I thought you were just applying for an NIE?


----------



## xabiaxica (Jun 23, 2009)

carolleb said:


> dont I need the ex15 for the NIE no though


the way it's supposed to work is if you're resident you do the EX18 & if you don't already have a NIE they issue one when they do your resident cert


----------



## carolleb (Oct 30, 2011)

yes I am want an NIe and is that for residency too or are they two separate forms, wish someone would explain it to me, im going mad now lol


----------



## xabiaxica (Jun 23, 2009)

carolleb said:


> yes I am want an NIe and is that for residency too or are they two separate forms, wish someone would explain it to me, im going mad now lol


you'll be living here yes?

in that case you do the EX18 which is for the resident cert - & as I just said, you'll be issued a NIE at the same time, since you don't already have one

relax.... you're not even here yet - you don't have to do it until you are & even then you have 90 days!!


----------



## xabiaxica (Jun 23, 2009)

Stravinsky said:


> I thought you were just applying for an NIE?
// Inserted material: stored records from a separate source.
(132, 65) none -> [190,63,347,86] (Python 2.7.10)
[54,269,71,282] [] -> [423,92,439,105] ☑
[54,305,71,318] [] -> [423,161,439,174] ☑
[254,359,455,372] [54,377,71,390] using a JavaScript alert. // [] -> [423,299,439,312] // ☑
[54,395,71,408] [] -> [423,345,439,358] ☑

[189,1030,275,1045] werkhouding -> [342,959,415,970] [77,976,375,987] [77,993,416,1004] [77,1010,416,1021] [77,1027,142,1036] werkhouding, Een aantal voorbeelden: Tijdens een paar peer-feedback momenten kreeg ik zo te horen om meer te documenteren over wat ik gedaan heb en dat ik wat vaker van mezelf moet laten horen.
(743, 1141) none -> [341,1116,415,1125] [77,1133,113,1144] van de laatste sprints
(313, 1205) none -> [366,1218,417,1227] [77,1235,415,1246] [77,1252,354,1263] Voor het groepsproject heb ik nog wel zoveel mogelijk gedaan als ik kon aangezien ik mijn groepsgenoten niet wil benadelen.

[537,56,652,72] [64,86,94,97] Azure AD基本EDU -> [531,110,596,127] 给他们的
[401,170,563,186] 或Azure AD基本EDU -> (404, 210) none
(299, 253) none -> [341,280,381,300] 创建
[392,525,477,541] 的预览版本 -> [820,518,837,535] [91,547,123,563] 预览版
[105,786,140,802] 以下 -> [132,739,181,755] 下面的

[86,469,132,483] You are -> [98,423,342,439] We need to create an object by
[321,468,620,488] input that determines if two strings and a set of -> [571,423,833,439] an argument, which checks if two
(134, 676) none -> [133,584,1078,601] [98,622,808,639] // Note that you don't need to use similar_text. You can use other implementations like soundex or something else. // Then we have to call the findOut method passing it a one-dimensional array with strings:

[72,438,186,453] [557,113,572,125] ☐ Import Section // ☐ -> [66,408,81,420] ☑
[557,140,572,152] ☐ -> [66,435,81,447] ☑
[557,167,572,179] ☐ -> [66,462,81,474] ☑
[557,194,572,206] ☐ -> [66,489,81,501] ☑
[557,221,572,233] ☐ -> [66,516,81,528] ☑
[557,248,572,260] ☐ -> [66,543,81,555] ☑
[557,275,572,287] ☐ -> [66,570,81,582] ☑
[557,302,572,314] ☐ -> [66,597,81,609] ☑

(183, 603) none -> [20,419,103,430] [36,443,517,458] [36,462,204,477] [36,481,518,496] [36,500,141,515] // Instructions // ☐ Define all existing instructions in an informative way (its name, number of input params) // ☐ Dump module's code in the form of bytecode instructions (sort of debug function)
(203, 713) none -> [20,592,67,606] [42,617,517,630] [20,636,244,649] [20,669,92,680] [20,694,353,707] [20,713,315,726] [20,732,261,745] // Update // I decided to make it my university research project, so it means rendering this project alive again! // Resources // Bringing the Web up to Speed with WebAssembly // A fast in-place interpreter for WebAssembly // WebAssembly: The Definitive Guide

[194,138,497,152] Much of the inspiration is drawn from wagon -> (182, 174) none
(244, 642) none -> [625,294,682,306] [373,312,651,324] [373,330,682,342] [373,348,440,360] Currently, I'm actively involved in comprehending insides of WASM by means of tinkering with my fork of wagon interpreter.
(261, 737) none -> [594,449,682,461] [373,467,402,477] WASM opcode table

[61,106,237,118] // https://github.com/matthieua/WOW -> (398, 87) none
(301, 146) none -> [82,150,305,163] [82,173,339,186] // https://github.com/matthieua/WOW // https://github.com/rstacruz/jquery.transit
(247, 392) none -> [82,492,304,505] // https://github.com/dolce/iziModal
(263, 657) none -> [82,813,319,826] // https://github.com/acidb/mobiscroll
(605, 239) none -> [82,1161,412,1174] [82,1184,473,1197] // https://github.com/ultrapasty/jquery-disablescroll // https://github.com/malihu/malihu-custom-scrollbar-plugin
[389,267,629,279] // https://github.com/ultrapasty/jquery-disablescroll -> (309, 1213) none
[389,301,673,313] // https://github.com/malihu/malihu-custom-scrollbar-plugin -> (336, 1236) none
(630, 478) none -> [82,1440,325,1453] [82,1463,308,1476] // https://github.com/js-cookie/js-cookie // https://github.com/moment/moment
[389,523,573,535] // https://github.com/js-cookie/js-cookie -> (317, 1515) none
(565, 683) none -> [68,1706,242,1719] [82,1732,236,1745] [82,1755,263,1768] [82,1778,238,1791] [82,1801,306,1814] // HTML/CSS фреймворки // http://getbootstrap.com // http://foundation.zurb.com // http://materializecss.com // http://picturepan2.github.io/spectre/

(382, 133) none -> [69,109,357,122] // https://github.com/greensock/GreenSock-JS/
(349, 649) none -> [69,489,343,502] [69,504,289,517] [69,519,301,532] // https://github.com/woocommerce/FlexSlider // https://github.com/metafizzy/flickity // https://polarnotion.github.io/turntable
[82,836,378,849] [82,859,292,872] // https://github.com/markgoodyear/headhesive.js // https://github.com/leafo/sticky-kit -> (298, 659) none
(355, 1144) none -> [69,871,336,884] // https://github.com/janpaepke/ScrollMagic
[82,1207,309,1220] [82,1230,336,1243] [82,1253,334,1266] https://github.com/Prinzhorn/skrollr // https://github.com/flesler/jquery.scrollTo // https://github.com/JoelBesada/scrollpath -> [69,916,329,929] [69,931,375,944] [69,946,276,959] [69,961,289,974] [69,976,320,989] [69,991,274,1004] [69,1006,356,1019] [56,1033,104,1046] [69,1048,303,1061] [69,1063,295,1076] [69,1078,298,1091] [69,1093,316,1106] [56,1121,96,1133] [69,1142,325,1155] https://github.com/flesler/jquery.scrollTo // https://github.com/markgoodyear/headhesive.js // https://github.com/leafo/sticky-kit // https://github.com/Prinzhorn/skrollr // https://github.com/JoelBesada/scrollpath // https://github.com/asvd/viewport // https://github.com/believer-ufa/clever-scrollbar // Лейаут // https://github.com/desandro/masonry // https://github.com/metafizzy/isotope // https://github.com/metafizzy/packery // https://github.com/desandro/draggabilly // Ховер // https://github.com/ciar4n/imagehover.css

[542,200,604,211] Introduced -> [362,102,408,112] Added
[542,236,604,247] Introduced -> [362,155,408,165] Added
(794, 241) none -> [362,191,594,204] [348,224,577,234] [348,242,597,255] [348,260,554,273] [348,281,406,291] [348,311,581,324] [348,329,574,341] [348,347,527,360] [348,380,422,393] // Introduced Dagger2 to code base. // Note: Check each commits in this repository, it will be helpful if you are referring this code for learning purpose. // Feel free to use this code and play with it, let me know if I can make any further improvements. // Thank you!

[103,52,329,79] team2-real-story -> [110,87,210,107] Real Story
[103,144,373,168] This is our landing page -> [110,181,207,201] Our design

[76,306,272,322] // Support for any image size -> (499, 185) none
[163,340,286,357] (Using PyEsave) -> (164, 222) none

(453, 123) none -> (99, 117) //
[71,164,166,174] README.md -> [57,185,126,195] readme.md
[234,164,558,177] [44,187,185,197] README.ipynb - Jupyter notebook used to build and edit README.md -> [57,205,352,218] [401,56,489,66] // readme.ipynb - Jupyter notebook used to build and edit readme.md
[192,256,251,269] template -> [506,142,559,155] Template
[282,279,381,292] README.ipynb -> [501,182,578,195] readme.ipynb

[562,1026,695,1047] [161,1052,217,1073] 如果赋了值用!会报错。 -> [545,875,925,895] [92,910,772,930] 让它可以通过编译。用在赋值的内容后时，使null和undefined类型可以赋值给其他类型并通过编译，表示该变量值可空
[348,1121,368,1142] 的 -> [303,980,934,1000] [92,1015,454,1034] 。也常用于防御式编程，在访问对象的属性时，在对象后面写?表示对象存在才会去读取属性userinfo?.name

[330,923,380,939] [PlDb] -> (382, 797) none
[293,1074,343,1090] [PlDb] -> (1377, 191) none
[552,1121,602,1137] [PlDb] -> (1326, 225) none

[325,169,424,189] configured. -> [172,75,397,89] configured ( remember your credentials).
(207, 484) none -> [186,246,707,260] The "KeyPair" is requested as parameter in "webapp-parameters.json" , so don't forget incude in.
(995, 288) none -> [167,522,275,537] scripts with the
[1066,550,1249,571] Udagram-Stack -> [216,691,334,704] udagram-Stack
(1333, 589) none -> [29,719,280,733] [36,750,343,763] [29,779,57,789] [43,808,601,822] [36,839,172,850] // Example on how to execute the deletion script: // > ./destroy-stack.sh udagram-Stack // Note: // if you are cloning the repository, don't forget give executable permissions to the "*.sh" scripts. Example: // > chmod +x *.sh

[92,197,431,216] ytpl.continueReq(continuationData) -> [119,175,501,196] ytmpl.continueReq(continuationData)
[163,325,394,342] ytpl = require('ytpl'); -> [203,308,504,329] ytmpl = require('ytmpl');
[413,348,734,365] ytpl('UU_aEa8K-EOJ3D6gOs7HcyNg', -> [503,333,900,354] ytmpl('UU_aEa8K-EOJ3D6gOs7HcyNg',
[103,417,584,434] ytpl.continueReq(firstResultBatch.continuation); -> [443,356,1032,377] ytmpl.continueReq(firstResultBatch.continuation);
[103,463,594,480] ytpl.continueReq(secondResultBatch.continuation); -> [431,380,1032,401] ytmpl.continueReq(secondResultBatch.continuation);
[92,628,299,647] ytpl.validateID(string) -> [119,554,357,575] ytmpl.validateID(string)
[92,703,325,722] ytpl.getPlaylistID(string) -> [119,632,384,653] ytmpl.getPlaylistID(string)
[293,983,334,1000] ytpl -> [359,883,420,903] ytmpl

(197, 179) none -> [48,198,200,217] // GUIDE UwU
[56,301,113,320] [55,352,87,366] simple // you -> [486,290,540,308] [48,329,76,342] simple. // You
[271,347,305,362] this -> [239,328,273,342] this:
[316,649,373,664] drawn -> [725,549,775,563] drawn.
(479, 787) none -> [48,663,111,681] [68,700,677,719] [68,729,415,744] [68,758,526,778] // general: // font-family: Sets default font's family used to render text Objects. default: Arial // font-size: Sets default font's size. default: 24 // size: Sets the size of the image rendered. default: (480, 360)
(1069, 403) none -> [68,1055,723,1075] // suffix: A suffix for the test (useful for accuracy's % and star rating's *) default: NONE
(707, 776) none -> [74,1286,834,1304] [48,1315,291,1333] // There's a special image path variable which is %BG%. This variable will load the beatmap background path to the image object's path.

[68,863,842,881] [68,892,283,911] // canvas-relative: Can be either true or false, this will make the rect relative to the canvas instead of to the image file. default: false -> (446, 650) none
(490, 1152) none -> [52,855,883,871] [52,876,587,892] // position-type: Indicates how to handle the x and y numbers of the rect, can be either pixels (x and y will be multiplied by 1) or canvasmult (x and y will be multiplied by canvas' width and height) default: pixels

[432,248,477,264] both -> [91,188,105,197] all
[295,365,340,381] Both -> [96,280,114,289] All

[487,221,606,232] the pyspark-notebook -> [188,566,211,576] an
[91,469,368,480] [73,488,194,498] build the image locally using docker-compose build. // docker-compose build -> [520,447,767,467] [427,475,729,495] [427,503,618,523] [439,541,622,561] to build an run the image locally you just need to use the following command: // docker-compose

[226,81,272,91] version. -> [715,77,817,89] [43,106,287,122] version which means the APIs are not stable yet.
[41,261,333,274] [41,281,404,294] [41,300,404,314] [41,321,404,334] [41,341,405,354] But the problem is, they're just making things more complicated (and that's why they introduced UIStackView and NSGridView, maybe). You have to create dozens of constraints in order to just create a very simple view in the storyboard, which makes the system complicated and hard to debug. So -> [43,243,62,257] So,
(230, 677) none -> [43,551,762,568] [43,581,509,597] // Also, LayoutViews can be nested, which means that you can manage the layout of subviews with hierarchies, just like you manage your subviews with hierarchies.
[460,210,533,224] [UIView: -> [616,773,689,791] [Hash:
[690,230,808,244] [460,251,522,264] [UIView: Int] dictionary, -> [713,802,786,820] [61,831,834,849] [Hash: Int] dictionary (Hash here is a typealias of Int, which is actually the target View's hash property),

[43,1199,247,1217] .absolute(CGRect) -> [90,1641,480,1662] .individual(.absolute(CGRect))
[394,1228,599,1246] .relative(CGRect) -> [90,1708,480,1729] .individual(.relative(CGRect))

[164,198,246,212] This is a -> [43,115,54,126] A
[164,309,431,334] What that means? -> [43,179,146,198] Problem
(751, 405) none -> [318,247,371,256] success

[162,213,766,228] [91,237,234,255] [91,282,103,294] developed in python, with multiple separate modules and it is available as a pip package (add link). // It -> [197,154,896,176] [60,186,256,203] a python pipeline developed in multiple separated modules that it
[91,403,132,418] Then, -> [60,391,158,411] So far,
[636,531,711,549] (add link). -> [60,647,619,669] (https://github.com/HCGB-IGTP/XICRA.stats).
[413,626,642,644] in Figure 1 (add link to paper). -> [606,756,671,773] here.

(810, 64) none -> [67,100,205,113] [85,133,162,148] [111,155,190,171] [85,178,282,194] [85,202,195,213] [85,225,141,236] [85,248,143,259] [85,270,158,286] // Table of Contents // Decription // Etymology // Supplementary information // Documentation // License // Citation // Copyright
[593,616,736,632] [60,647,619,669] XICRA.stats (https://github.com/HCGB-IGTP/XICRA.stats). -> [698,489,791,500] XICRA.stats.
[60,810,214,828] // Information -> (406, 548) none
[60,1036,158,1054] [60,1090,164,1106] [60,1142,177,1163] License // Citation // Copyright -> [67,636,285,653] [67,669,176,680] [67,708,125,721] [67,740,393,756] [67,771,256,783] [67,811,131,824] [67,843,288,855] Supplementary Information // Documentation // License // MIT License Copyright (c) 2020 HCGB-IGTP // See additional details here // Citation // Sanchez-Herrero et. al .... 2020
but she'll be living here, so might as well do the EX18 & get it all done at once


----------



## carolleb (Oct 30, 2011)

right got it, so ex18 have to download it, and that will give me an nie too yes so much to do im going bonkers lol


----------



## carolleb (Oct 30, 2011)

I know I have to be there, but just want to get things right thats all, will download the ex 18 and just bring it with me blank, and hope I can get it done there, I didnt realise the ex15 is just for the NIE no.


----------



## xabiaxica (Jun 23, 2009)

carolleb said:


> right got it, so ex18 have to download it, and that will give me an nie too yes so much to do im going bonkers lol



relax......


----------



## Stravinsky (Aug 12, 2007)

I sent you the link for the EX18


----------



## Stravinsky (Aug 12, 2007)

xabiachica said:


> but she'll be living here, so might as well do the EX18 & get it all done at once


Yes, but I was pmd asking on help to complete an EX15 for an NIE, but we are sorted now as she has the link for the EX18


----------



## xabiaxica (Jun 23, 2009)

Stravinsky said:


> Yes, but I was pmd asking on help to complete an EX15 for an NIE, but we are sorted now as she has the link for the EX18


ahhhh that explains it


----------